→ **EXERCISE**: The response must reproduce exactly every line of the material below holding the word "bounding".

INFORMATION SHOWN START

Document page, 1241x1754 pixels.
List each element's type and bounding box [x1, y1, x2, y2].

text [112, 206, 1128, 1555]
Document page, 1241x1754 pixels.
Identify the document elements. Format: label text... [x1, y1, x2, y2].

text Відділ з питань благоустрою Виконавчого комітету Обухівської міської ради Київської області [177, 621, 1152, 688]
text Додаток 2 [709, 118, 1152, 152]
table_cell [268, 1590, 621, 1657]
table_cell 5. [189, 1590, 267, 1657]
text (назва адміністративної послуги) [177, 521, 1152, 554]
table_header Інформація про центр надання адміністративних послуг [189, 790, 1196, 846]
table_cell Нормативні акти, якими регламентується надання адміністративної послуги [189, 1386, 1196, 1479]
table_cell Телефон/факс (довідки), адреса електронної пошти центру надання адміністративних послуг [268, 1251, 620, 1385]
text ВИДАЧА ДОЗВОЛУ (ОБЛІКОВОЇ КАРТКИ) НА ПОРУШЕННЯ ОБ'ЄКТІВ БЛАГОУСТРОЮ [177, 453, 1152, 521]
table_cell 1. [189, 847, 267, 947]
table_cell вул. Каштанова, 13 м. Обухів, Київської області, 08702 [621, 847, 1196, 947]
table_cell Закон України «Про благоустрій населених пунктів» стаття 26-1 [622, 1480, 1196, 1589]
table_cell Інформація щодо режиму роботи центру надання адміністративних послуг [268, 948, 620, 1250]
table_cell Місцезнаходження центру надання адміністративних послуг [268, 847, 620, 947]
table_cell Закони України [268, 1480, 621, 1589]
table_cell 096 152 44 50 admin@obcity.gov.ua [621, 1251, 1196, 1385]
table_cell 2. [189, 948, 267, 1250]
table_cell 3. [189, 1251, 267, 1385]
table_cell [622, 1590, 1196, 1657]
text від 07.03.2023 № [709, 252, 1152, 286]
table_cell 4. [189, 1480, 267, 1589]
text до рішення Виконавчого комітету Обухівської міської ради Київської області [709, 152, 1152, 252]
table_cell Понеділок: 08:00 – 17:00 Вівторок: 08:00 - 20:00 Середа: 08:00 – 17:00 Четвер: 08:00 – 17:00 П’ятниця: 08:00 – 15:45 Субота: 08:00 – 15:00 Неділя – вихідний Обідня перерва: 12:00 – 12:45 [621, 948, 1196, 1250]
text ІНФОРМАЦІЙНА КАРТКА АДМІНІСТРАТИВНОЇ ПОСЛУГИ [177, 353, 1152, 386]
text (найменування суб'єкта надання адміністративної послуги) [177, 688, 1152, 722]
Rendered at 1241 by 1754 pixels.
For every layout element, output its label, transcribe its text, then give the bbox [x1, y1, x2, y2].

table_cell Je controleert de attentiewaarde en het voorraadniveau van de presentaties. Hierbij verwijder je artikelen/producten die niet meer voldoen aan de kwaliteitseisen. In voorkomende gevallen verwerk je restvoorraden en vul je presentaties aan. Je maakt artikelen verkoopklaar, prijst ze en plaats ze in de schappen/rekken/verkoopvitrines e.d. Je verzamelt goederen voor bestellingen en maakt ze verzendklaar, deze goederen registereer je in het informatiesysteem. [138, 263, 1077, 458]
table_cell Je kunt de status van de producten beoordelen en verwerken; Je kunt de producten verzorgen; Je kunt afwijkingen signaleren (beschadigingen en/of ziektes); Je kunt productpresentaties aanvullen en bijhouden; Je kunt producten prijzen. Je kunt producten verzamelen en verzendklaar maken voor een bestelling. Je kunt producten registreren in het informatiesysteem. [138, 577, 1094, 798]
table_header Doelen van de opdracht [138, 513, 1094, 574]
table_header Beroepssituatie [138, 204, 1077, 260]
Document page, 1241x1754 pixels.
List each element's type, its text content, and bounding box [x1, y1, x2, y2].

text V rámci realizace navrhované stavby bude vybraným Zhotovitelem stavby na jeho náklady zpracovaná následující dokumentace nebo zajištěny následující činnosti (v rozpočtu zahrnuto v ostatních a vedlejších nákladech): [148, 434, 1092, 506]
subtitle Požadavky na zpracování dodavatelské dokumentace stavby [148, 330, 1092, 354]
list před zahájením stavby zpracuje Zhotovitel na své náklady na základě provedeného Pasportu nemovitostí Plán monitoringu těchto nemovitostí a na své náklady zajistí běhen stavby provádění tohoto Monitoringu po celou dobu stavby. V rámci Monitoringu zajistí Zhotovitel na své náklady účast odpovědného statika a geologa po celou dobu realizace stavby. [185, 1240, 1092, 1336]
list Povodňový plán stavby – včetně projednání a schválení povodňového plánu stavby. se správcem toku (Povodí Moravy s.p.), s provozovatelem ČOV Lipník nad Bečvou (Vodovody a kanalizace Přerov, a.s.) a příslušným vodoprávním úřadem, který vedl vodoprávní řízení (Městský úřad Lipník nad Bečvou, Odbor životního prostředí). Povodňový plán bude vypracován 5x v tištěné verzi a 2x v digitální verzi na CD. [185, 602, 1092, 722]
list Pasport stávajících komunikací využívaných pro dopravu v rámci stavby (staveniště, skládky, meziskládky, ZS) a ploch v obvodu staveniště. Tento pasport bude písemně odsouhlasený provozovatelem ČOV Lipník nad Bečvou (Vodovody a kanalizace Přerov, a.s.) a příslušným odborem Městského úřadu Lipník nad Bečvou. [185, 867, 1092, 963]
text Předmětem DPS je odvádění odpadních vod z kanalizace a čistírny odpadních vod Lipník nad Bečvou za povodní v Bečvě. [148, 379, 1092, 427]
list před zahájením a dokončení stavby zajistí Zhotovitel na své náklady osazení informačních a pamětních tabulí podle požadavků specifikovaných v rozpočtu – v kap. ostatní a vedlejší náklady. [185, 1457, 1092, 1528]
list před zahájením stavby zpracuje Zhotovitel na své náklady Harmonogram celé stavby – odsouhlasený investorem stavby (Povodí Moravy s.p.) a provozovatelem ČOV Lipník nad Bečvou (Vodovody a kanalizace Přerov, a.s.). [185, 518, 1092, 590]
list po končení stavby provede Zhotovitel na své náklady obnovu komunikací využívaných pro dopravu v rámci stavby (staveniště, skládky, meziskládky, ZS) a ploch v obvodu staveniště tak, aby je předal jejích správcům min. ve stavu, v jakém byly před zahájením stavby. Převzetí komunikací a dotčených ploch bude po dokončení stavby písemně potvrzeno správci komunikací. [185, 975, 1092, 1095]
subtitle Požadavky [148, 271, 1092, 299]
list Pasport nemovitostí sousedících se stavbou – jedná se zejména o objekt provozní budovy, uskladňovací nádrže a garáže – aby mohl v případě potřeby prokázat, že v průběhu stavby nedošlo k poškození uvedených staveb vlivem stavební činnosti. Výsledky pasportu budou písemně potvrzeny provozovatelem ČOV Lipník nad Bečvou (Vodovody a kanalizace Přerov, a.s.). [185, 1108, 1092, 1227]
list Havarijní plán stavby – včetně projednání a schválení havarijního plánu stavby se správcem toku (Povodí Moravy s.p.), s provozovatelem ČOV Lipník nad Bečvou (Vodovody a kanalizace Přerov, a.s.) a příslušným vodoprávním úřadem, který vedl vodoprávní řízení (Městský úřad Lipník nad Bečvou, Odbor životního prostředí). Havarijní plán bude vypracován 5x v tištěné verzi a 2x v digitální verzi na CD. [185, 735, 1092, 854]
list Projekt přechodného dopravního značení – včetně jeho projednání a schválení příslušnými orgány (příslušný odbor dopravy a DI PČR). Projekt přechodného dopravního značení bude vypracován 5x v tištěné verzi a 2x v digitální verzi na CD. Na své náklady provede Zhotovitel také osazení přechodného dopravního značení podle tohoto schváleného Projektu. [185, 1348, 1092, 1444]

INFORMATION SHOWN END

→ **WRITTEN REPLY**:
List each element's type and bounding box [x1, y1, x2, y2].
List each element's type, its text content, and bounding box [x1, y1, x2, y2].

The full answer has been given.